Activity list ->
a. Write out the part of the aortic dissection abstract from "Methods: Between 1984" to "in 56 (32%).".
b. Answer these questions from the aortic dissection abstract:
(i) In what city and state was the work presented?
(ii) How many consecutive patients underwent repair of an acute type A dissection between 1984 and 2005?
(iii) How many patients had hypothermic circulatory arrest with supplemental retrograde cerebral perfusion?

Page extract ->
------------

Presented at the Fifty-third Annual Meeting of the Southern Thoracic Surgical Association, Tucson, AZ, Nov 812, 2006.
Background: The optimal perfusion strategy during surgery of acute type A aortic dissection is controversial. The purpose of this study was to determine the impact of retrograde cerebral perfusion during hypothermic circulatory arrest on short-term and long-term outcome in this specific patient population.
Methods: Between 1984 and 2005, 175 consecutive patients underwent repair of an acute type A dissection. Three different surgical approaches were used: aortic cross-clamping without hypothermic circulatory arrest in 50 (29%), hypothermic circulatory arrest alone in 69 (39%), and hypothermic circulatory arrest with supplemental retrograde cerebral perfusion in 56 (32%).

------------

Excerpted records ->
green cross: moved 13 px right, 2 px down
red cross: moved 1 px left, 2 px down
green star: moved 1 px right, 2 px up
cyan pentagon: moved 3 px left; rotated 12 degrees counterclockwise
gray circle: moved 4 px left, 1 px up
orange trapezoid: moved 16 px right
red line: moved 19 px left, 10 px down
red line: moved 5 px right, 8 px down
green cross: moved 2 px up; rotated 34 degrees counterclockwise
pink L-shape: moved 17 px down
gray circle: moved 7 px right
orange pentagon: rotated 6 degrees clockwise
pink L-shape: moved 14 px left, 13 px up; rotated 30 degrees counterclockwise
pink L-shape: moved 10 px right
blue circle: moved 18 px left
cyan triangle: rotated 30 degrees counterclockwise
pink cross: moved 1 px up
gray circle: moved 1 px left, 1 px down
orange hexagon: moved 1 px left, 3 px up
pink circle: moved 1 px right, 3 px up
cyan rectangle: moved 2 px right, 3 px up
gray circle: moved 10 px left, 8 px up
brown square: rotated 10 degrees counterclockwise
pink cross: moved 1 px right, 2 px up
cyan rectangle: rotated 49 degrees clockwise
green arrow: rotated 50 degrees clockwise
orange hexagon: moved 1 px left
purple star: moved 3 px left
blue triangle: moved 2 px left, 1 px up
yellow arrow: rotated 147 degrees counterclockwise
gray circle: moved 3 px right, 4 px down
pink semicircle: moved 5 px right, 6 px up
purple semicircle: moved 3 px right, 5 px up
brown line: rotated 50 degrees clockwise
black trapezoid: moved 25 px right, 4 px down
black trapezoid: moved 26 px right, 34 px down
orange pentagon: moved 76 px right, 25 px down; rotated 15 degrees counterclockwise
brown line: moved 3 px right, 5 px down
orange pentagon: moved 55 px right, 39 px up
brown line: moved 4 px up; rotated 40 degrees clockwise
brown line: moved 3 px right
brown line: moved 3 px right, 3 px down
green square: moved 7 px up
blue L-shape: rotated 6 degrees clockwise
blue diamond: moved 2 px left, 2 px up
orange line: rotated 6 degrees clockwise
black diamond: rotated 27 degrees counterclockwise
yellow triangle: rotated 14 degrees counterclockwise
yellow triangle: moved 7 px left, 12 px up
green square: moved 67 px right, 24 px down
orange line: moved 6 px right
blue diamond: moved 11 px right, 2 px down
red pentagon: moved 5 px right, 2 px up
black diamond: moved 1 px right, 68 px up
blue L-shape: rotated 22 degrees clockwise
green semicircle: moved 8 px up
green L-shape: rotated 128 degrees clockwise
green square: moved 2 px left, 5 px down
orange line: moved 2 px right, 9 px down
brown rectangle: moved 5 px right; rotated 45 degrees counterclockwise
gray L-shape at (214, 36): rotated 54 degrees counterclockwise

------------

Written responses ->
a.
Methods: Between 1984 and 2005, 175 consecutive patients underwent repair of an acute type A dissection. Three different surgical approaches were used: aortic cross-clamping without hypothermic circulatory arrest in 50 (29%), hypothermic circulatory arrest alone in 69 (39%), and hypothermic circulatory arrest with supplemental retrograde cerebral perfusion in 56 (32%).

b.
(i) Tucson, AZ
(ii) 175
(iii) 56 (32%)